未捕获的引用错误:.. 未定义 .. 但我可以在错误字符串中看到该变量 [英] Uncaught reference error: .. is not defined .. but I can see the variable in the error string

问题描述

这行代码 var $sTest = <?php echo $a = $_GET['ID']?> 返回未捕获的引用错误:.. 未定义."

This line of code var $sTest = <?php echo $a = $_GET['ID']?> returns a "Uncaught reference error: .. is not defined."

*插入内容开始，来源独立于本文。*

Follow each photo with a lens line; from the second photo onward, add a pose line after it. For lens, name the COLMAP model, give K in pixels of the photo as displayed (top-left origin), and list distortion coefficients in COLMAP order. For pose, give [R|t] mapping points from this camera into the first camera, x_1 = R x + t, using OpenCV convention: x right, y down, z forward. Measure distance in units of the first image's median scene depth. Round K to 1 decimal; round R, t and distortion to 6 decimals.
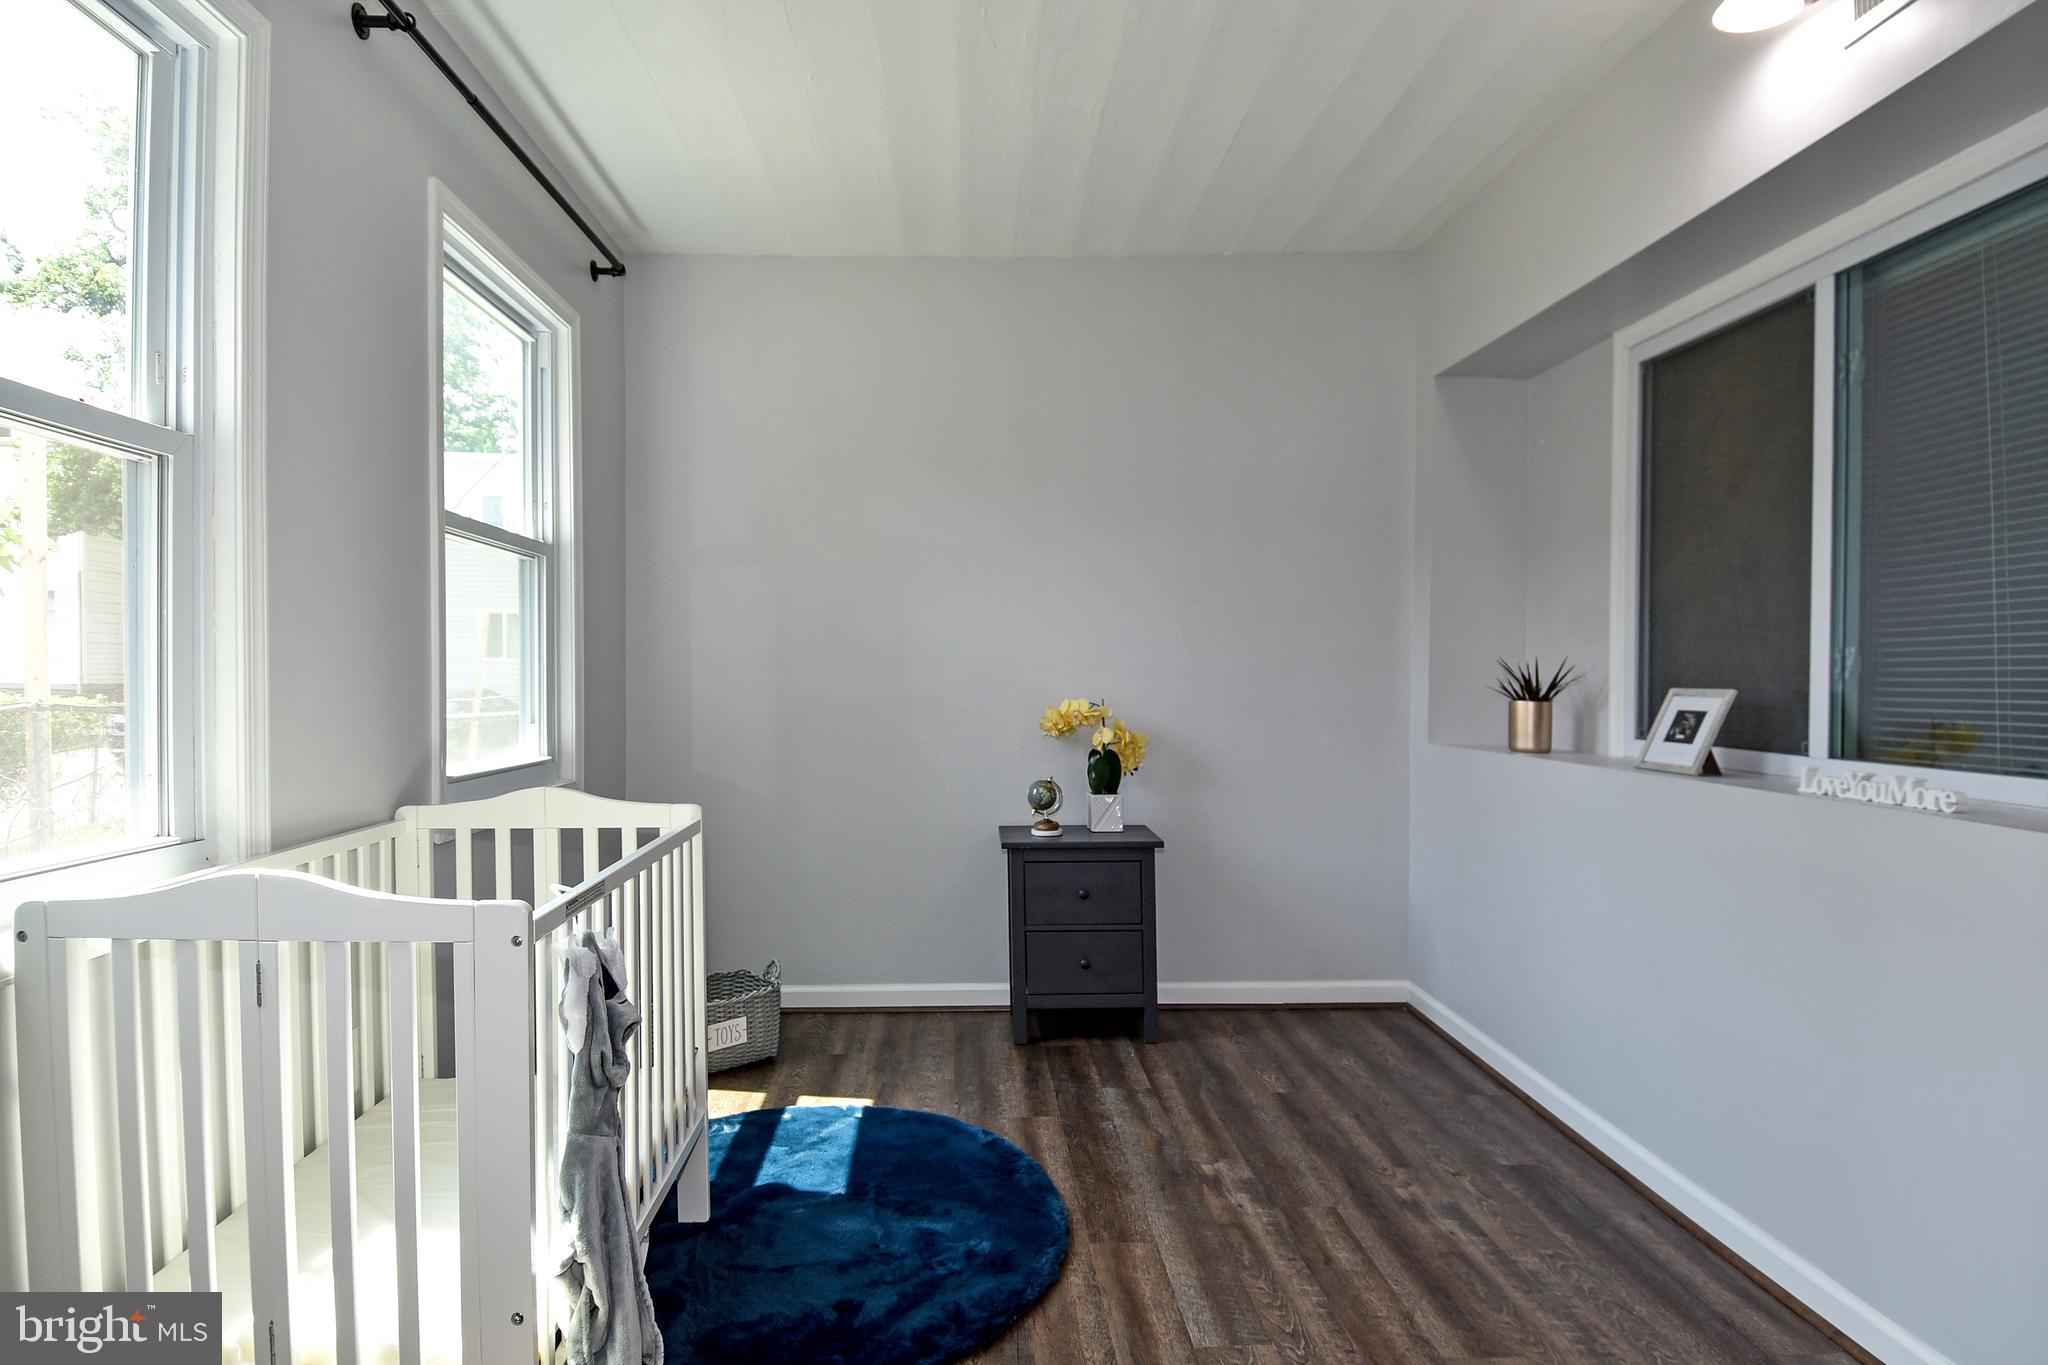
lens RADIAL K [[1084.9, 0, 1052.0], [0, 1084.9, 682.4], [0, 0, 1]] dist [0.029318, -0.033761]
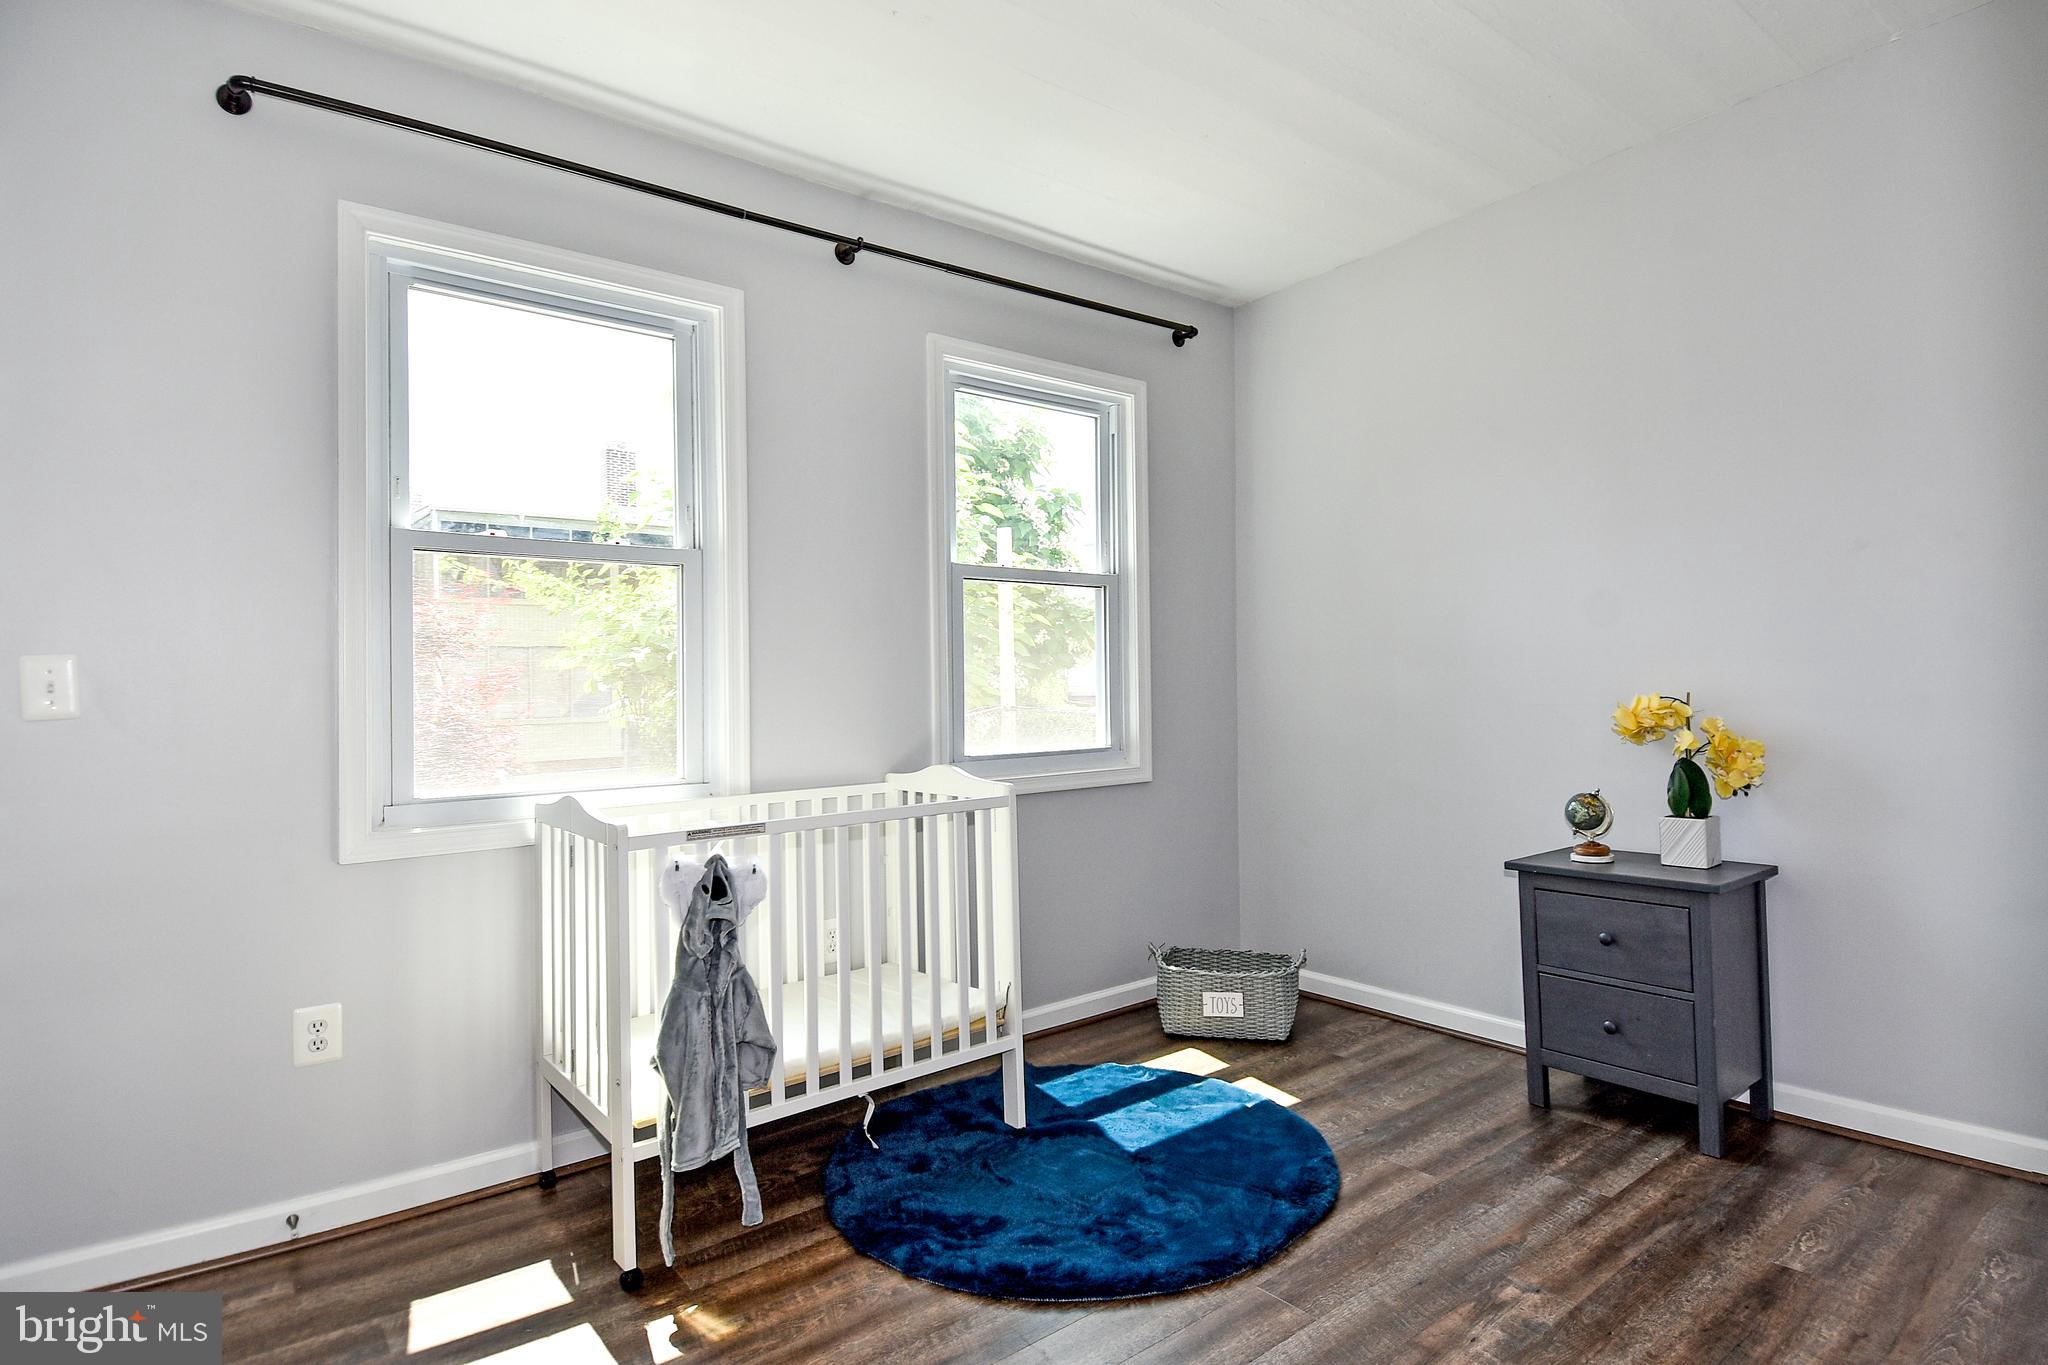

对于这个问题，如果我们假设我传递的是ABC"的 ID.当我在 Chrome 中使用开发人员工具并检查资源时，我可以看到 $_GET 已 起作用，因为它向我显示了变量值.这种情况下的错误消息是未捕获的引用错误:未定义 ABC."

For this question, if we assume I am passing an ID of "ABC." When I use the Developer Tools in Chrome and inspect the Resources, I can see that the $_GET has worked because it shows me the variable value. The error message in this case is "Uncaught reference error: ABC is not defined."

我不知道如何将 php 变量分配给脚本变量.感谢帮助.

I can't work out how to assign the php variable to a script var. Help appreciated.

推荐答案

这是因为你必须引用你的 php 脚本的输出:

It's because you have to quote your php script's output:

var $sTest = <?php echo $a = $_GET['ID']?>

将成为

var $sTest = something;

在您的 Javascript 环境中，something 未定义.如果你想保留尽可能多的类型信息，你应该使用 json_encode 在 php 端是这样的:

And in your Javascript enviroment the something is not defined. If you want to preserve as much type information as you can, you should use json_encode on the php side like this:

var $sTest = <?php print json_encode($_GET['ID']);?>;

这篇关于未捕获的引用错误:.. 未定义 .. 但我可以在错误字符串中看到该变量的文章就介绍到这了，希望我们推荐的答案对大家有所帮助，也希望大家多多支持IT屋！